If Hughes happens to run into those acclaimed auteurs in the afterlife, I hope he wears a joy buzzer when he shakes their hands. That’s a bit like what his films are to the childhood reflections of the famed European New Wave directors – don’t get me wrong, no one loves The 400 Blows or Amarcord more than I, but both could’ve used a good shock of humor to remove those residual bits of self-indulgence. In any case, while Hughes may lack some of the depth of a director more concerned with high art, he ranks right up there with Fellini, Truffaut, and any other great director, author or artist concerned with the trials of childhood and adolescence, and all because of one key characteristic: he cares.

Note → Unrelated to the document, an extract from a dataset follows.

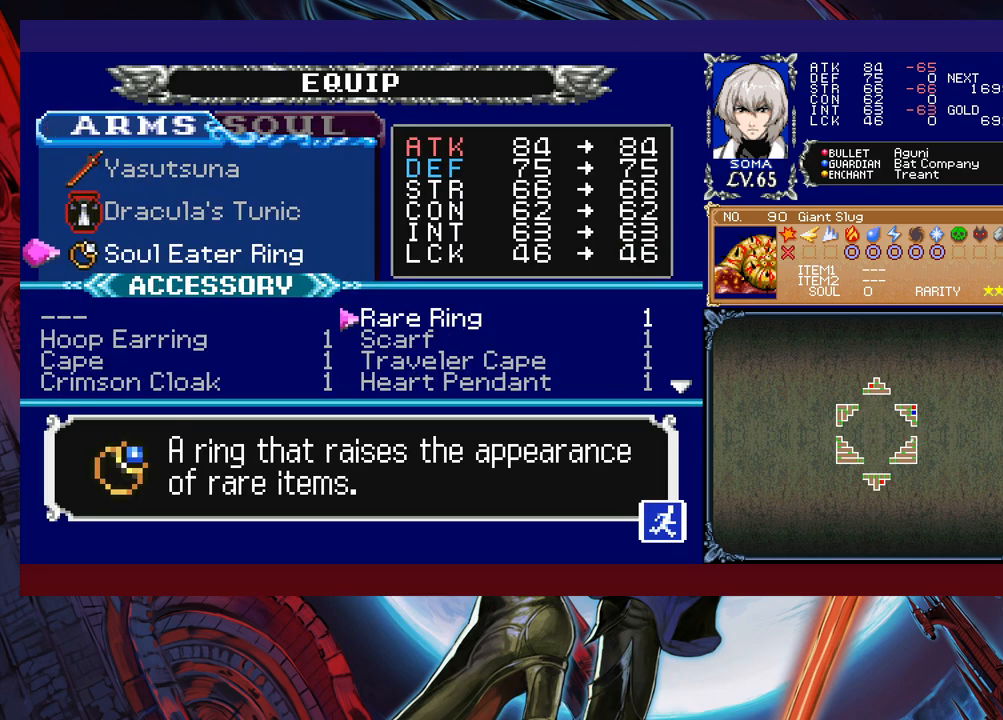
{"buttons": ["R1"], "left_stick": "center", "events": [[117, "left_stick", "center"], [167, "left_stick", "down"], [267, "left_stick", "center"], [317, "R1", "down"], [350, "left_stick", "down"], [467, "left_stick", "center"]]}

That is, he cares about teenagers and their problems, their thoughts and dreams. He understands them, and wants to put their lives on the screen. I can’t think of any Hollywood filmmaker working today who demonstrates a similar concern; and even if there are some who come close (off the top of my head, Greg Mottola’s Adventureland shares some of that spirit), it’s never A-list material, something that the studio will market as the must-see film of the week. Hughes’ films were some of the most popular hits of his decade; they were the origins of the Teen Movie genre that has fallen into such mediocrity with products like I Love You, Beth Cooper, the American Pie series, anything starring Miley Cyrus, etc. Why are these films so inferior to Hughes? Because Hughes made thoughtful movies about teenagers that just happened to be popular; today, studios crank out teen films for the purpose of being popular. The teenage demographic has become one of the most robust consumers in our economy, and Hollywood wants that money.

Hughes was raunchy, sure, but he made jokes about sex because (duh) teenagers are obsessed with sex and he was trying to accurately reflect the teenage mindset, NOT because he thought teenagers would pay to see someone make jokes about sex. A fine line that perhaps relies on the intentional fallacy, but I will stand by it to the end, because this point is justified by other factors within his films.

The most important of these factors is Hughes’ emphasis on dialogue. Again, of course Hughes incorporates much slapstick and physical humor, but when it comes down to it, he’d rather make a wisecrack. Also, think back – watching a John Hughes film, where does the emotional climax of the film generally come? Not after a lengthy, overblown car chase where the geeky hero has to save the girl, no; almost always, it’s found in a scene of extended, heartfelt dialogue. Think John Candy and Steve Martin on the train platform at the end of Planes, Trains and Automobiles, or Cameron’s meltdown and subsequent renewal of resolve in Ferris Bueller’s Day Off. Or, perhaps the best example of all, the discussion at the end of The Breakfast Club. Having a 15-minute sequence of just dialogue is unheard-of these days in a Teen Movie, especially when it’s this high-quality. The ebb and flow in the conversation between these five kids is so engaging, so natural; the tone switches from humorous to heart-breaking in the blink of an eye.

That is expert screenwriting. That is expert acting. That is expert filmmaking.

The lesson here? Give a shit about what you’re filming. Care about your characters, care about your actors. Above all, care about your audience, not just about your audience’s wallets. John Hughes did that. He saw adolescence for what it is: a tumultuous, confusing, formative time in any and every person’s life. Why wouldn’t you want to make a movie about that? More importantly, why DOESN’T Hollywood want to make a movie about that?

Thank you, John. We won’t forget about you.